Let $\vec{P}(t)$ be a cubic Bezier curve in two dimensions. In power basis: $$ \vec{P}(t)=(−\vec{A}+3\vec{B}−3\vec{C}+\vec{D})t^3+(3\vec{A}−6\vec{B}+3\vec{C})t^2+(−3\vec{A}+3\vec{B})t+\vec{A} $$ $$ =\vec{a}t^3+\vec{b}t^2+\vec{c}t+\vec{d}. $$ For a loop intersection to occur, there must exist $(t,s), t\neq s$ : $$ \vec{a}(t^3-s^3)+\vec{b}(t^2-s^2)+\vec{c}(t-s)=0 \quad\quad\quad/(t-s) $$ $$ \vec{a}(t^2+ts+s^2)+\vec{b}(t+s)+\vec{c}=0 $$ If I make the substitution $ u :=t+s/2$, I get: $$ a_x(u^2+\frac{3s^2}{4})+b_x(u+\frac{s}{2})+c_x=0 $$ $$ a_y(u^2+\frac{3s^2}{4})+b_y(u+\frac{s}{2})+c_y=0 $$ I can eliminate the quadratic term by doing $a_y(I)-a_x(II)$: $$ (a_yb_x - a_xb_y)(u+\frac{s}{2})+(a_yc_x-a_xc_y)=0 $$ $$ M:=a_yb_x - a_xb_y\quad\quad\quad N:=-(a_yc_x-a_xc_y) $$ $$ u=\frac{N}{M}-\frac{s}{2} $$ Substituting $u$ back: $$ \vec{a}\left[\left(\frac{N}{M}-\frac{s}{2}\right)^2+\frac{3s^2}{4}\right]+\vec{b}\frac{N}{M}+\vec{c}=0 $$ $$ \vec{a}\left[s^2 - \frac{N}{M}s+ \left(\frac{N}{M}\right)^2\right]+\vec{b}\frac{N}{M}+\vec{c}=0 $$ These quadratic equations have solutions: $$ s_i=\frac{1}{2a_i}\left( a_i\frac{N}{M}\pm\sqrt{D_i}\right) $$ $$ D_i=a_i^2\left(\frac{N}{M}\right)^2-4a_i\left(a_i\left(\frac{N}{M}\right)^2+b_i\frac{N}{M}+c_i\right) $$ And now I'm confused...

• Why did I end up with two quadratic equations?
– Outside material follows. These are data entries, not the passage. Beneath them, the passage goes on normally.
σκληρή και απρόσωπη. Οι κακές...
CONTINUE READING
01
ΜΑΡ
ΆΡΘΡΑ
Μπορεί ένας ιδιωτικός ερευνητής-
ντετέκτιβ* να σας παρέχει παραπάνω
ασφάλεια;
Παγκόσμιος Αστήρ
Shouldn't there be just one? My understanding is that $D = 0$ corresponds to the cusp shape, $D > 0$ to a loop intersection and $D < 0$ to no intersection.
• Furtheremore, I would like to understand what $M=0$ (which blows up the determinant) corresponds to. The expression for the curve being quadratic explains it only partly, i.e. when $a_x = a_y = 0$. What do the other conditions in: $$ M=a_yb_x - a_xb_y=0 $$ correspond to? (E.g. what is 'wrong' with $(b_x = b_y = 0)$, $(a_yb_x = a_xb_y)$?)

Answer 1

(1) $D_x$ and $D_y$ are almost identical:

from sympy import *
ax, ay, bx, by, cx, cy = symbols('ax ay bx by cx cy', real=True)
M = ay*bx - ax*by
N = ax*cy - ay*cx
Dx = ax**2 * (N/M)**2 - 4*ax*(ax*(N/M)**2 + bx*N/M + cx)
Dy = ay**2 * (N/M)**2 - 4*ay*(ay*(N/M)**2 + by*N/M + cy)
print(Dx.expand().simplify())
print(Dy.expand().simplify())

ax**2*(-3*ax**2*cy**2 + 6*ax*ay*cx*cy + 4*ax*bx*by*cy - 4*ax*by**2*cx - 3*ay**2*cx**2 - 4*ay*bx**2*cy + 4*ay*bx*by*cx)/(ax**2*by**2 - 2*ax*ay*bx*by + ay**2*bx**2)
ay**2*(-3*ax**2*cy**2 + 6*ax*ay*cx*cy + 4*ax*bx*by*cy - 4*ax*by**2*cx - 3*ay**2*cx**2 - 4*ay*bx**2*cy + 4*ay*bx*by*cx)/(ax**2*by**2 - 2*ax*ay*bx*by + ay**2*bx**2)

So $D_x=a_x^2K$ and $D_y=a_y^2K$ where $K$ is common to both expressions. The $a_x^2$ or $a_y^2$ can be brought out of the square root, where it then cancels the other instances of $a_x$ or $a_y$: $$s_i=\frac{N/M\pm\sqrt K}2$$ There is only one quadratic equation for $s$ – the possible values for $s_x$ and $s_y$ are identical. Your interpretation of $D$ (essentially equivalent to my $K$) is correct though.

(2) Let $\vec P(t)=(x(t),y(t))$. If $M=0$ there are real $\lambda$ and $\mu$, not both zero, for which $\lambda x(t)+\mu y(t)$ is a linear polynomial (cubic and quadratic terms both cancel). The rotated curve $\vec Q(t)=\begin{bmatrix}\lambda&\mu\\-\mu&\lambda\end{bmatrix}\vec P(t)$ is then the graph of a single-variable (generically) cubic function $y=f(x)$. In short, $M=0$ implies $\vec P(t)$ has no self-intersections and at most one inflection point.

(3) Your method is not the most elegant way of deriving the self-intersection parameters. See my answer here.